Data listing:

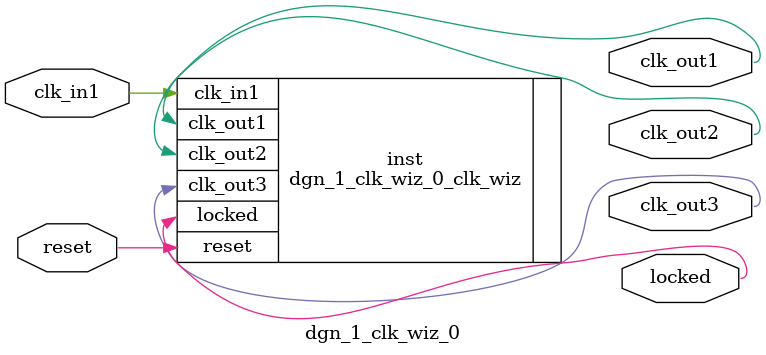
<source format=v>


`timescale 1ps/1ps

(* CORE_GENERATION_INFO = "dgn_1_clk_wiz_0,clk_wiz_v6_0_4_0_0,{component_name=dgn_1_clk_wiz_0,use_phase_alignment=true,use_min_o_jitter=false,use_max_i_jitter=false,use_dyn_phase_shift=false,use_inclk_switchover=false,use_dyn_reconfig=false,enable_axi=0,feedback_source=FDBK_AUTO,PRIMITIVE=MMCM,num_out_clk=3,clkin1_period=8.000,clkin2_period=10.000,use_power_down=false,use_reset=true,use_locked=true,use_inclk_stopped=false,feedback_type=SINGLE,CLOCK_MGR_TYPE=NA,manual_override=false}" *)

module dgn_1_clk_wiz_0 
 (
  // Clock out ports
  output        clk_out1,
  output        clk_out2,
  output        clk_out3,
  // Status and control signals
  input         reset,
  output        locked,
 // Clock in ports
  input         clk_in1
 );

  dgn_1_clk_wiz_0_clk_wiz inst
  (
  // Clock out ports  
  .clk_out1(clk_out1),
  .clk_out2(clk_out2),
  .clk_out3(clk_out3),
  // Status and control signals               
  .reset(reset), 
  .locked(locked),
 // Clock in ports
  .clk_in1(clk_in1)
  );

endmodule

</source>
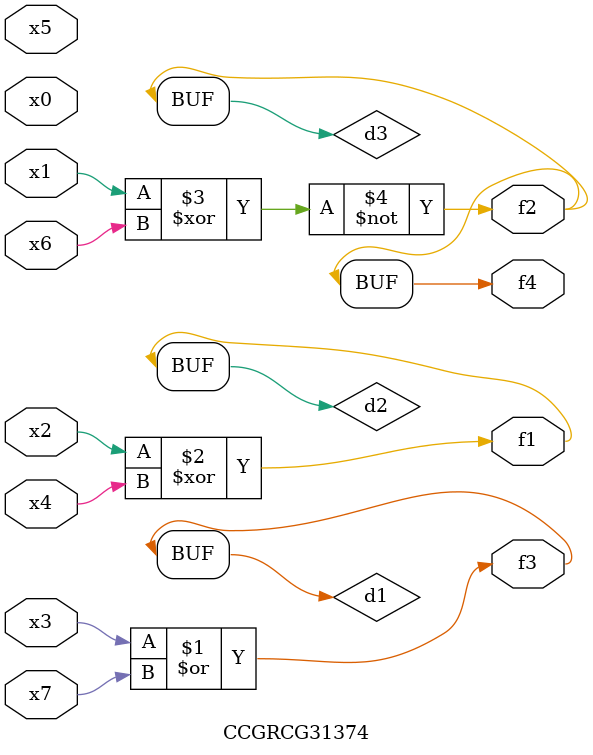
<source format=v>
module CCGRCG31374(
	input x0, x1, x2, x3, x4, x5, x6, x7,
	output f1, f2, f3, f4
);

	wire d1, d2, d3;

	or (d1, x3, x7);
	xor (d2, x2, x4);
	xnor (d3, x1, x6);
	assign f1 = d2;
	assign f2 = d3;
	assign f3 = d1;
	assign f4 = d3;
endmodule

</source>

Directions: Output the entries verbatim, skipping images.

Answer to this exercise:
<source format=v>


`timescale 1ps/1ps

(* CORE_GENERATION_INFO = "dgn_1_clk_wiz_0,clk_wiz_v6_0_4_0_0,{component_name=dgn_1_clk_wiz_0,use_phase_alignment=true,use_min_o_jitter=false,use_max_i_jitter=false,use_dyn_phase_shift=false,use_inclk_switchover=false,use_dyn_reconfig=false,enable_axi=0,feedback_source=FDBK_AUTO,PRIMITIVE=MMCM,num_out_clk=3,clkin1_period=8.000,clkin2_period=10.000,use_power_down=false,use_reset=true,use_locked=true,use_inclk_stopped=false,feedback_type=SINGLE,CLOCK_MGR_TYPE=NA,manual_override=false}" *)

module dgn_1_clk_wiz_0 
 (
  // Clock out ports
  output        clk_out1,
  output        clk_out2,
  output        clk_out3,
  // Status and control signals
  input         reset,
  output        locked,
 // Clock in ports
  input         clk_in1
 );

  dgn_1_clk_wiz_0_clk_wiz inst
  (
  // Clock out ports  
  .clk_out1(clk_out1),
  .clk_out2(clk_out2),
  .clk_out3(clk_out3),
  // Status and control signals               
  .reset(reset), 
  .locked(locked),
 // Clock in ports
  .clk_in1(clk_in1)
  );

endmodule

</source>
<source format=v>
module CCGRCG31374(
	input x0, x1, x2, x3, x4, x5, x6, x7,
	output f1, f2, f3, f4
);

	wire d1, d2, d3;

	or (d1, x3, x7);
	xor (d2, x2, x4);
	xnor (d3, x1, x6);
	assign f1 = d2;
	assign f2 = d3;
	assign f3 = d1;
	assign f4 = d3;
endmodule

</source>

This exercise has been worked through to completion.